_Task statement:_
The required answer is every line of the data containing the word "address".

━━━━━ Data supplied ━━━━━

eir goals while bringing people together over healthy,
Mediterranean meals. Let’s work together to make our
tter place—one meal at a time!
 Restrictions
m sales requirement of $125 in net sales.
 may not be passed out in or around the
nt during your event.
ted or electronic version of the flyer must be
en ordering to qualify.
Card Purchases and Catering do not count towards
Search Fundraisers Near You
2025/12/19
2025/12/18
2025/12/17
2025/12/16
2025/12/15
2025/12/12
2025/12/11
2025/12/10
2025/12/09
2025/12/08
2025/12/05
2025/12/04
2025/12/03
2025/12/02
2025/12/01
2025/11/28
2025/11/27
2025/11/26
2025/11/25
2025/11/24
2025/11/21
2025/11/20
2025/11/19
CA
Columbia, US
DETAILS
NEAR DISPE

━━━━━
━━━━━ Data supplied ━━━━━

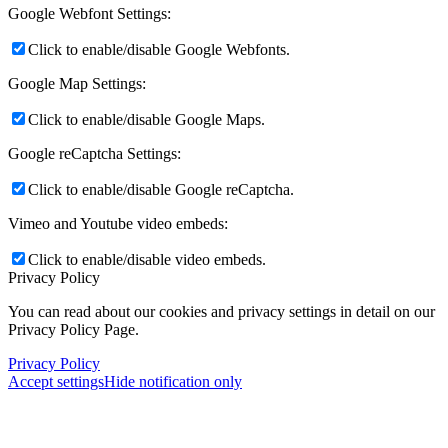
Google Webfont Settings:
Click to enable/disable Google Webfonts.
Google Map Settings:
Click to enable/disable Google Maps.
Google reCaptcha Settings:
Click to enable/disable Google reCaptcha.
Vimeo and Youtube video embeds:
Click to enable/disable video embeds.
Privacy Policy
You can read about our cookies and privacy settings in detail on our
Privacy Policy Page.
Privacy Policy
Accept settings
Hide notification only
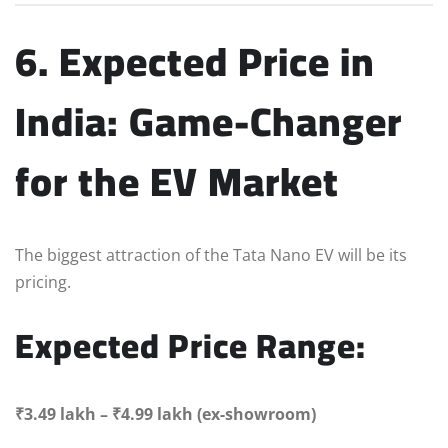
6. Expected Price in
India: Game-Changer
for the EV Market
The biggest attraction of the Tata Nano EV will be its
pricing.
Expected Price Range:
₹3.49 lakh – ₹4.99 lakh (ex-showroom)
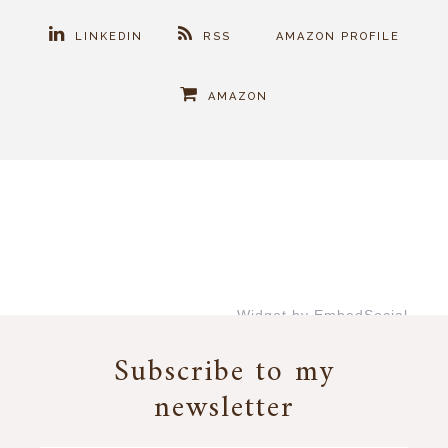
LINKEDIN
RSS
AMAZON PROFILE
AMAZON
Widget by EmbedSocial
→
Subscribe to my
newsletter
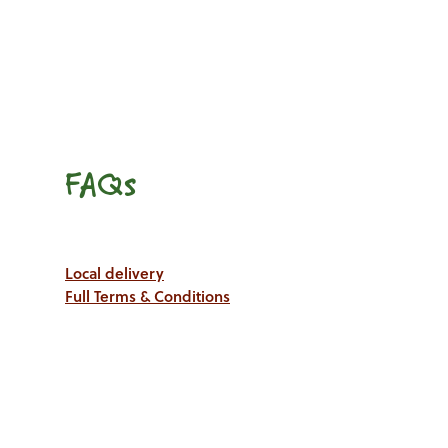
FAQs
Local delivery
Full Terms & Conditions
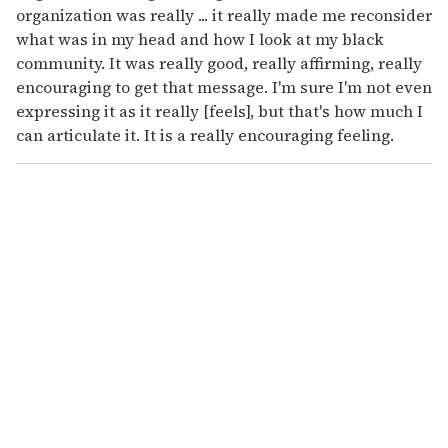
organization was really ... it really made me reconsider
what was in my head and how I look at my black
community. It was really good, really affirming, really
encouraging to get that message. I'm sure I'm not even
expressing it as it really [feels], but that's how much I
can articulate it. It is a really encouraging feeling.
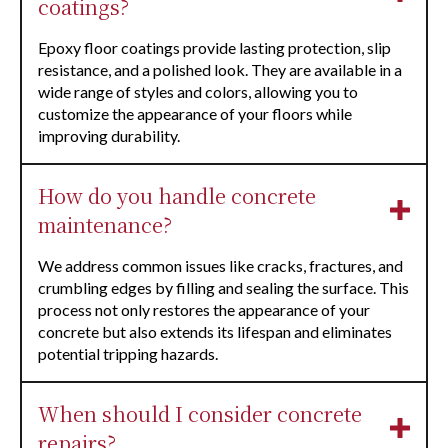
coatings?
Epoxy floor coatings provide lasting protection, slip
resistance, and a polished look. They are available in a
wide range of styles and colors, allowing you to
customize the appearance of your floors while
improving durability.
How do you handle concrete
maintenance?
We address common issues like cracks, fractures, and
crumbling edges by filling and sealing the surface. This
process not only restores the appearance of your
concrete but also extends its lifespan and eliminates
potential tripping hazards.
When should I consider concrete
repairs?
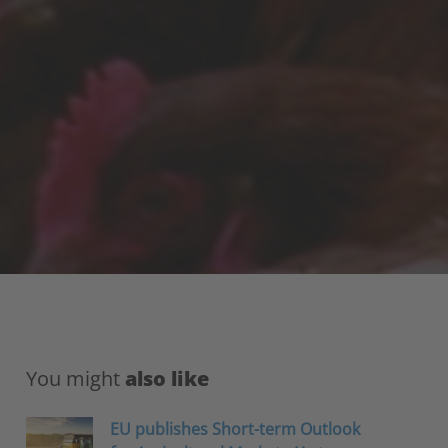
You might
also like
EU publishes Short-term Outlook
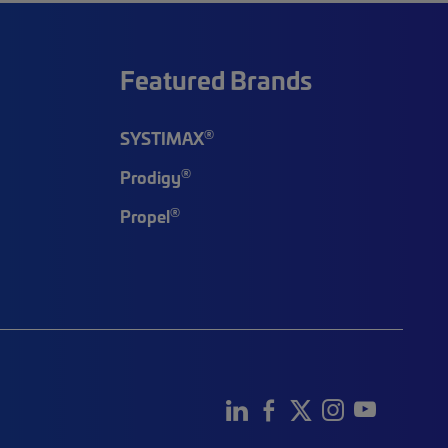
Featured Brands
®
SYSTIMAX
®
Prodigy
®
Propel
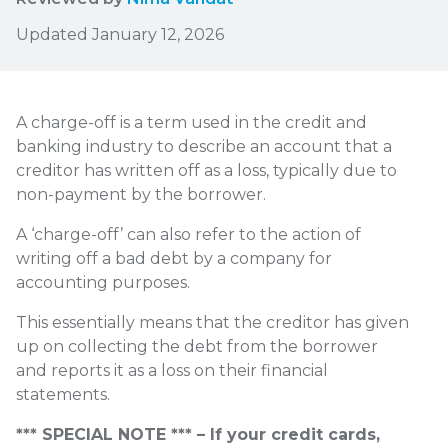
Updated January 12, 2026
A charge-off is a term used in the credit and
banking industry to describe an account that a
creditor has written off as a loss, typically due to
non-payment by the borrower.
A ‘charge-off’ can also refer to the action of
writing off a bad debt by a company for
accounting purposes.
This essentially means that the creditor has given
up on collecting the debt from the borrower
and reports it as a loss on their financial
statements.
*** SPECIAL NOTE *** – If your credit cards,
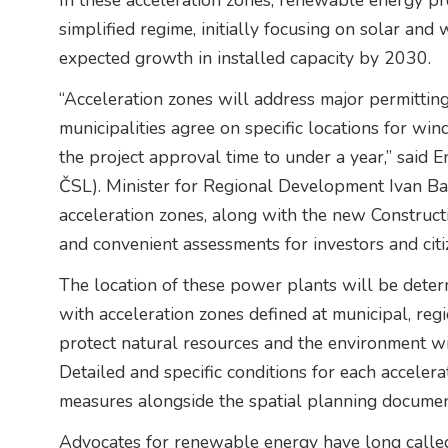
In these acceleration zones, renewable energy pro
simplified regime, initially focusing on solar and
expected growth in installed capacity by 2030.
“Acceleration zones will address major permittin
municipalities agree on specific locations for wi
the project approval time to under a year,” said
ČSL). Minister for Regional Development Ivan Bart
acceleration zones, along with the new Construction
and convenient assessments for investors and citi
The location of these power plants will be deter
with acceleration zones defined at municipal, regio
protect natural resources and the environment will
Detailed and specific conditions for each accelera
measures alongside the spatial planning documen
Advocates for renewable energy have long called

━━━━━
━━━━━ Data supplied ━━━━━

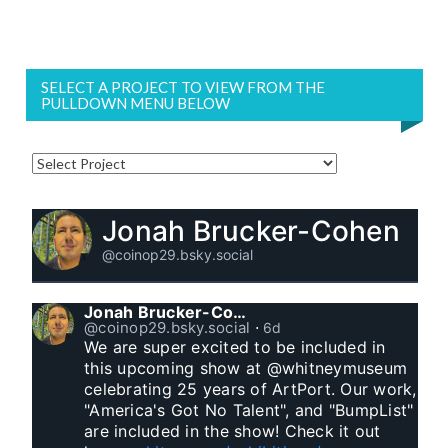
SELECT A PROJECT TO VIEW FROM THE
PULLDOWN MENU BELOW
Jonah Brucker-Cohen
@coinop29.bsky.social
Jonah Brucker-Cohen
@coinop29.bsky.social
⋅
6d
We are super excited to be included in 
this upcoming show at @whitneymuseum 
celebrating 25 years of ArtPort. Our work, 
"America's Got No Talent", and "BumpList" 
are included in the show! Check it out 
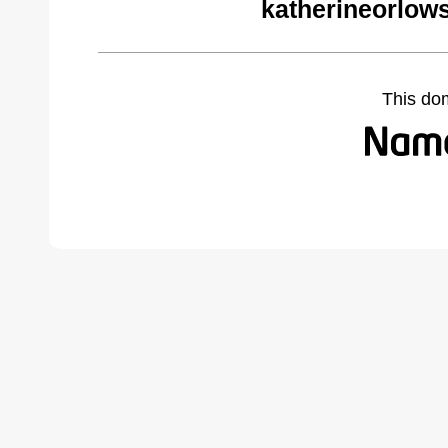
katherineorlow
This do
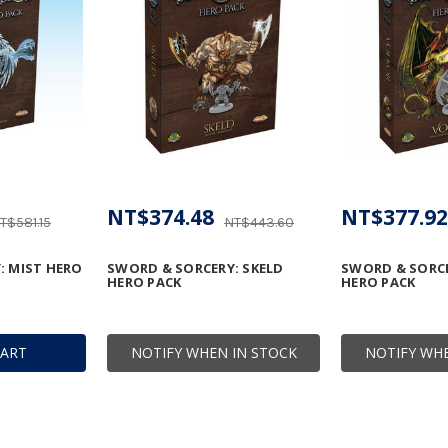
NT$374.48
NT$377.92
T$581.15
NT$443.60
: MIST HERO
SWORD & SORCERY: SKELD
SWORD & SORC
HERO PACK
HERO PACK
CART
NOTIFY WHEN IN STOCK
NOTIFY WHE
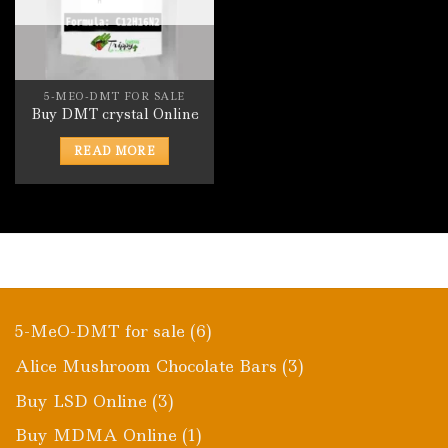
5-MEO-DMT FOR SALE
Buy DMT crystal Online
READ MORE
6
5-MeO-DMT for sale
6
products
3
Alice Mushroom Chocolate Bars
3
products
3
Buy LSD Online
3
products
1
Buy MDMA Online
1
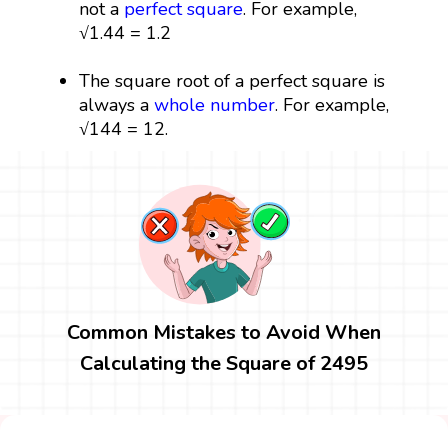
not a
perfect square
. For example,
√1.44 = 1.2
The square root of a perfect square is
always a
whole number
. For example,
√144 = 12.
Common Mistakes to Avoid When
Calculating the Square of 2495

━━━━━

_Response to this task:_
We address common issues like cracks, fractures, and
“Acceleration zones will address major permittin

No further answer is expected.